Moreover, the benefit of unification is maximized when North Koreans are healthy and educated; currently, they are not even offered a chance to enhance their level of health or educational.
Second, the ways to induce changes in the North are fundamentally blocked. The market is the source of survival for the North Korean people, and trade is the lifeline for the North Korean government. And through these two channels, the North Korean economy has become exposed to capitalism, and North Korean companies and people are experiencing them in order to survive.
According to a recent study, North Korean defectors who were engaged in market activities in the North are noticeably more accepting of capitalism than those with no experience. The May 24 sanctions made economic exchange useless when it is our strongest weapon to accelerate changes in the North.
Thirdly, the May 24 sanctions resulted in losses for Korean companies. According to survey data on the companies dealing with North Korea and China, Korean trading companies have suffered a 43 percent decline in revenue since the May 24 sanctions, while Chinese trading companies enjoyed a 74 percent increase. Some Chinese companies outsource production to North Korea and label them as “made-in-China” to export them to the South.
The effectiveness of the May 24 sanctions are very low, and they actually hurt South Korean businesses and provide lucrative opportunities for Chinese companies.
Fourth, severed exchanges and dialogue with Pyongyang limit the chances to resolve nuclear tensions. No creative resolution for nuclear tension is possible unless the overall design of inter-Korean relations is changed through exchanges and talks.
However, Washington employed “strategic patience,” which effectively allowed Pyongyang to buy time to develop and enhance its nuclear program. When using all available means is not enough, Seoul focuses on diplomacy with the United States and China, and virtually has no plan to deal with Pyongyang.
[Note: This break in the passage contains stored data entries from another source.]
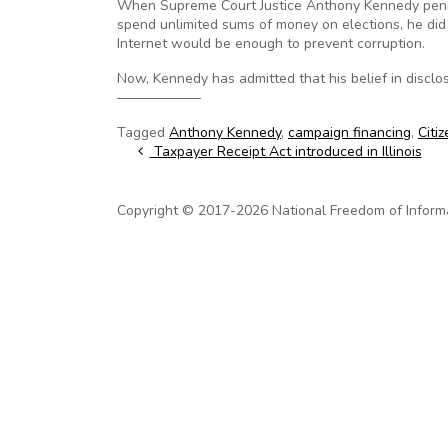
When Supreme Court Justice Anthony Kennedy penne
spend unlimited sums of money on elections, he did 
Internet would be enough to prevent corruption.
Now, Kennedy has admitted that his belief in disclo
——————
Tagged
Anthony Kennedy
,
campaign financing
,
Citi
Post navigation
Taxpayer Receipt Act introduced in Illinois
Copyright © 2017-2026 National Freedom of Informati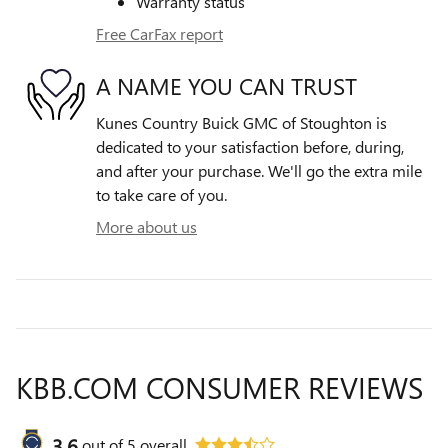
Warranty status
Free CarFax report
A NAME YOU CAN TRUST
Kunes Country Buick GMC of Stoughton is
dedicated to your satisfaction before, during,
and after your purchase. We'll go the extra mile
to take care of you.
More about us
KBB.COM CONSUMER REVIEWS
3.6
out of
5
overall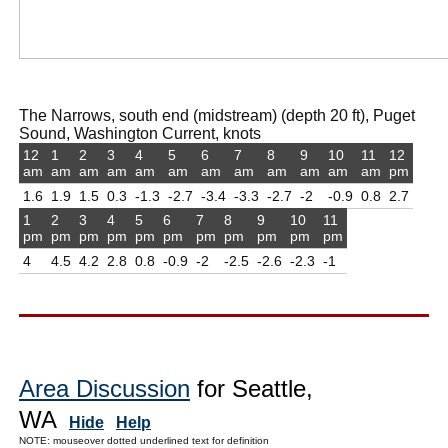
The Narrows, south end (midstream) (depth 20 ft), Puget
Sound, Washington Current, knots
12
1
2
3
4
5
6
7
8
9
10
11
12
am
am
am
am
am
am
am
am
am
am
am
am
pm
1.6
1.9
1.5
0.3
-1.3
-2.7
-3.4
-3.3
-2.7
-2
-0.9
0.8
2.7
1
2
3
4
5
6
7
8
9
10
11
pm
pm
pm
pm
pm
pm
pm
pm
pm
pm
pm
4
4.5
4.2
2.8
0.8
-0.9
-2
-2.5
-2.6
-2.3
-1
Area Discussion
for Seattle,
WA
Hide
Help
NOTE: mouseover dotted underlined text for definition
It is the responsibility of our politicians to close the gap between national interests and our dignity surrounding the May 24 sanctions. President Park Geun-hye must communicate with and provide a vision while gracefully displaying a moral legitimacy that the dictatorial regime cannot imitate. If Korea decides to lift the sanctions, the president and the leaders of both the ruling and opposition parties must issue a statement and designate March 26 as the day to honor the soldiers killed in the sinking.
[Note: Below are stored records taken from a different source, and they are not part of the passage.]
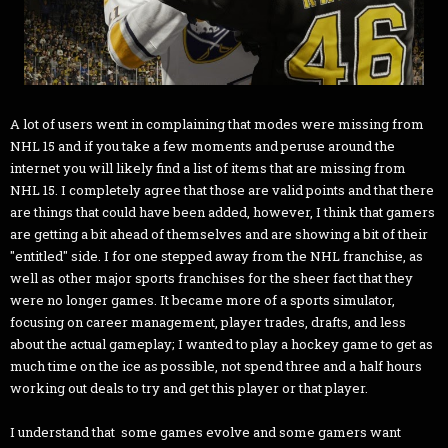
A lot of users went in complaining that modes were missing from
NHL 15 and if you take a few moments and peruse around the
internet you will likely find a list of items that are missing from
NHL 15. I completely agree that those are valid points and that there
are things that could have been added, however, I think that gamers
are getting a bit ahead of themselves and are showing a bit of their
"entitled" side. I for one stepped away from the NHL franchise, as
well as other major sports franchises for the sheer fact that they
were no longer games. It became more of a sports simulator,
focusing on career management, player trades, drafts, and less
about the actual gameplay; I wanted to play a hockey game to get as
much time on the ice as possible, not spend three and a half hours
working out deals to try and get this player or that player.
I understand that some games evolve and some gamers want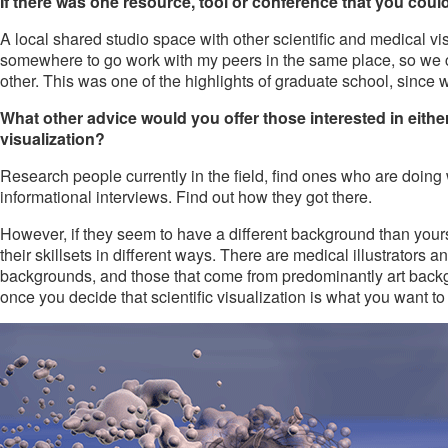
If there was one resource, tool or conference that you could 
A local shared studio space with other scientific and medical v
somewhere to go work with my peers in the same place, so we c
other. This was one of the highlights of graduate school, since w
What other advice would you offer those interested in either
visualization?
Research people currently in the field, find ones who are doing 
informational interviews. Find out how they got there.
However, if they seem to have a different background than yours
their skillsets in different ways. There are medical illustrators 
backgrounds, and those that come from predominantly art backgroun
once you decide that scientific visualization is what you want to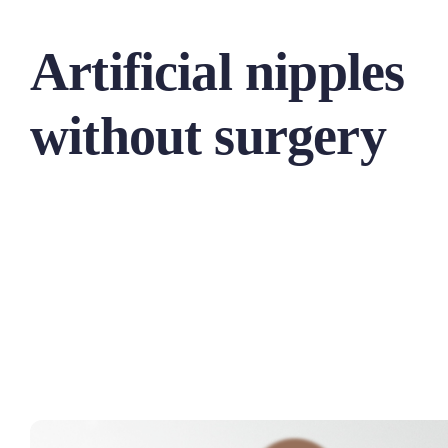
Artificial nipples
without surgery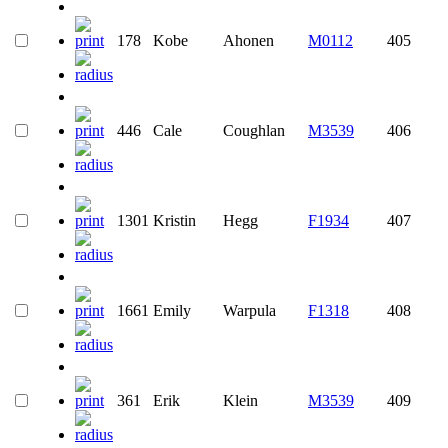
178
Kobe
Ahonen
M0112
405
446
Cale
Coughlan
M3539
406
1301
Kristin
Hegg
F1934
407
1661
Emily
Warpula
F1318
408
361
Erik
Klein
M3539
409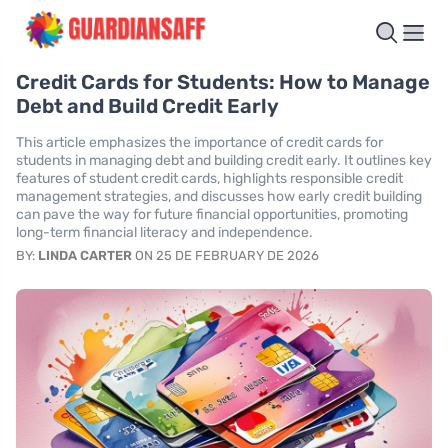
Credit Cards for Students: How to Manage
Debt and Build Credit Early
This article emphasizes the importance of credit cards for
students in managing debt and building credit early. It outlines key
features of student credit cards, highlights responsible credit
management strategies, and discusses how early credit building
can pave the way for future financial opportunities, promoting
long-term financial literacy and independence.
BY:
LINDA CARTER
ON 25 DE FEBRUARY DE 2026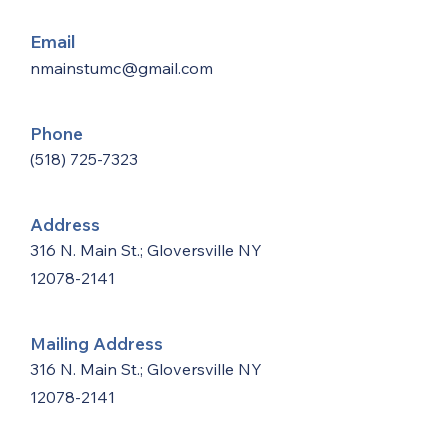
Email
nmainstumc@gmail.com
Phone
(518) 725-7323
Address
316 N. Main St.; Gloversville NY
12078-2141
Mailing Address
316 N. Main St.; Gloversville NY
12078-2141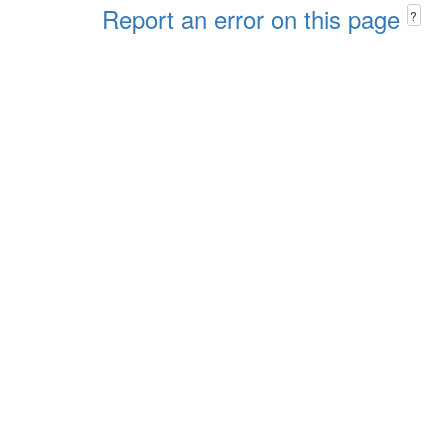
Report an error on this page
?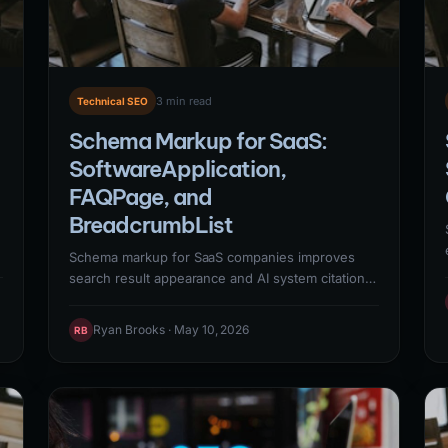
3 min read
Technical SEO
Schema Markup for SaaS:
SoftwareApplication,
FAQPage, and
BreadcrumbList
Schema markup for SaaS companies improves
t
search result appearance and AI system citation
rates through structured data that explicitly
communicates content context to machines.
Ryan Brooks · May 10, 2026
RB
Priority schema types for SaaS:
SoftwareApplication (product pages, enables
app-specific rich results), Organization
(establishes brand entity in knowledge graph),
FAQPage (Q&A content eligible for accordion rich
results), and BreadcrumbList (shows page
To make sure the sacrifices of those 46 sailors is not futile, a more fundamental solution for this North Korean dilemma - rather than an apology or retaliation - is reunification, and our political leaders need to convince the nation that lifting the May 24 sanctions would be a step closer to reunification.
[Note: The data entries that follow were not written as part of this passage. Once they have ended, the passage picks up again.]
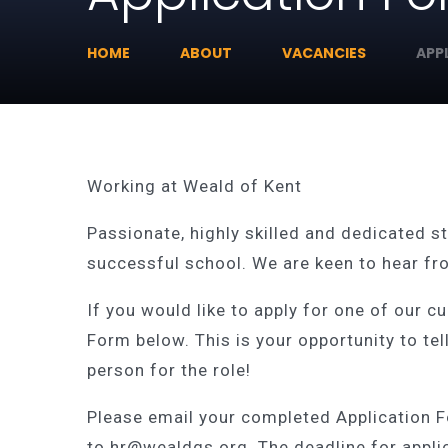
HOME
ABOUT
VACANCIES
APP
Working at Weald of Kent
Passionate, highly skilled and dedicated st
successful school. We are keen to hear fro
If you would like to apply for one of our c
Form below. This is your opportunity to tel
person for the role!
Please email your completed Application 
to hr@wealdgs.org. The deadline for appli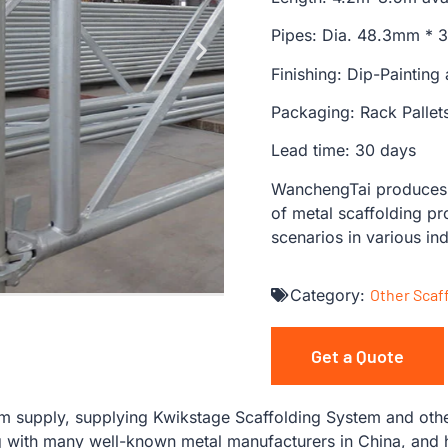
Pipes: Dia. 48.3mm *
Finishing: Dip-Painting
Packaging: Rack Pallet
Lead time: 30 days
WanchengTai produces s
of metal scaffolding pr
scenarios in various ind
Category:
Other Scaf
Get a Quote
 supply, supplying Kwikstage Scaffolding System and other
with many well-known metal manufacturers in China, and ha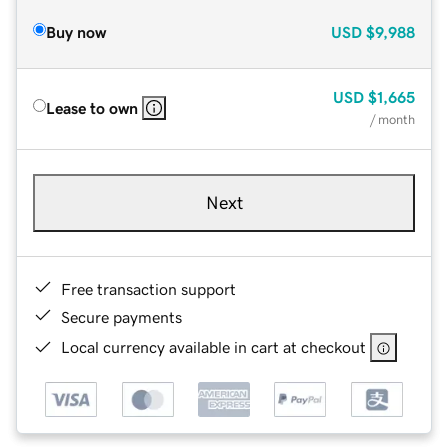
Buy now
USD
$9,988
USD
$1,665
Lease to own
/ month
Next
Free transaction support
Secure payments
Local currency available in cart at checkout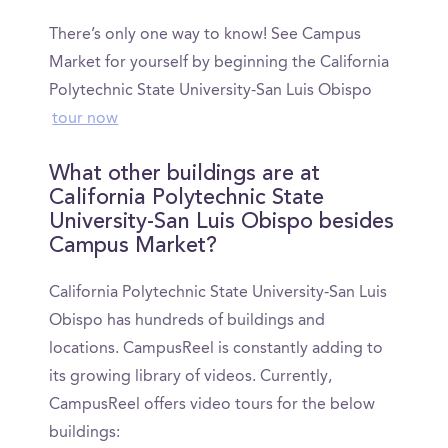
There’s only one way to know! See Campus
Market for yourself by beginning the California
Polytechnic State University-San Luis Obispo
tour now
What other buildings are at
California Polytechnic State
University-San Luis Obispo besides
Campus Market?
California Polytechnic State University-San Luis
Obispo has hundreds of buildings and
locations. CampusReel is constantly adding to
its growing library of videos. Currently,
CampusReel offers video tours for the below
buildings: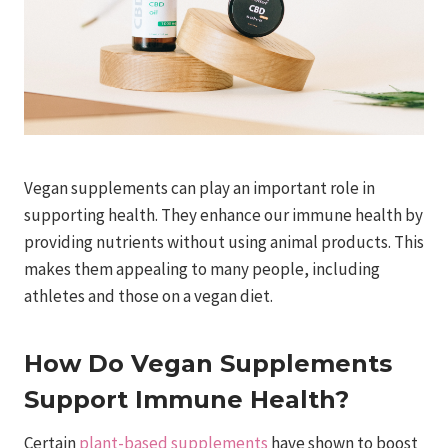
Vegan supplements can play an important role in
supporting health. They enhance our immune health by
providing nutrients without using animal products. This
makes them appealing to many people, including
athletes and those on a vegan diet.
How Do Vegan Supplements
Support Immune Health?
Certain
plant-based supplements
have shown to boost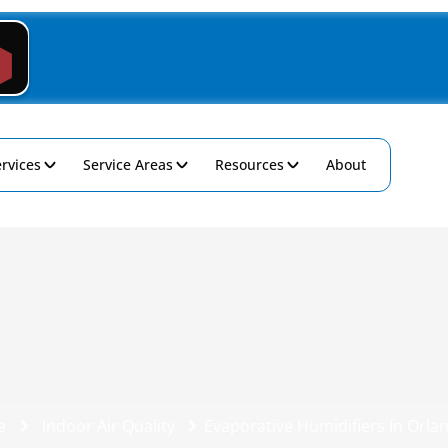
rvices
Service Areas
Resources
About
e
Indoor Air Quality
Evaporative Humidifiers In Orlan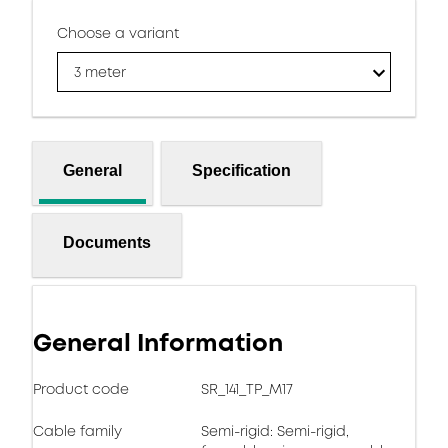
Choose a variant
3 meter
General
Specification
Documents
General Information
Product code
SR_141_TP_M17
Cable family
Semi-rigid: Semi-rigid,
The South Korean government is currently at a critical juncture in deciding whether to keep the sanctions, make a strategic detour or address it directly. If the government chooses the status quo, it is unlikely that inter-Korean relations will improve during Park’s term.
The cost of the sanctions would also drastically increase. A strategic detour may be safest, but its effect is uncertain. The North Korean regime is not likely to be moved by a few indirect investment projects, social or cultural exchanges, or humanitarian assistance.
As the prices of natural resources fall, and with increasing dependency on the U.S. dollar and the Chinese yuan, North Korea cannot expect a fiscal income, and it hopes for economic exchanges more than anything.
Lifting the May 24 sanctions could be a political burden, but it is up to our leaders and Korean society to make it a turning point in order to move forward.
Our citizens hope to see national dignity and national interests combine. The government’s decision and its communication regarding the May 24 sanctions are more important than ever now.
Translation by the Korea JoongAng Daily staff.
JoongAng Ilbo, May 7, Page 35
*The author is a professor of economics at Seoul National University.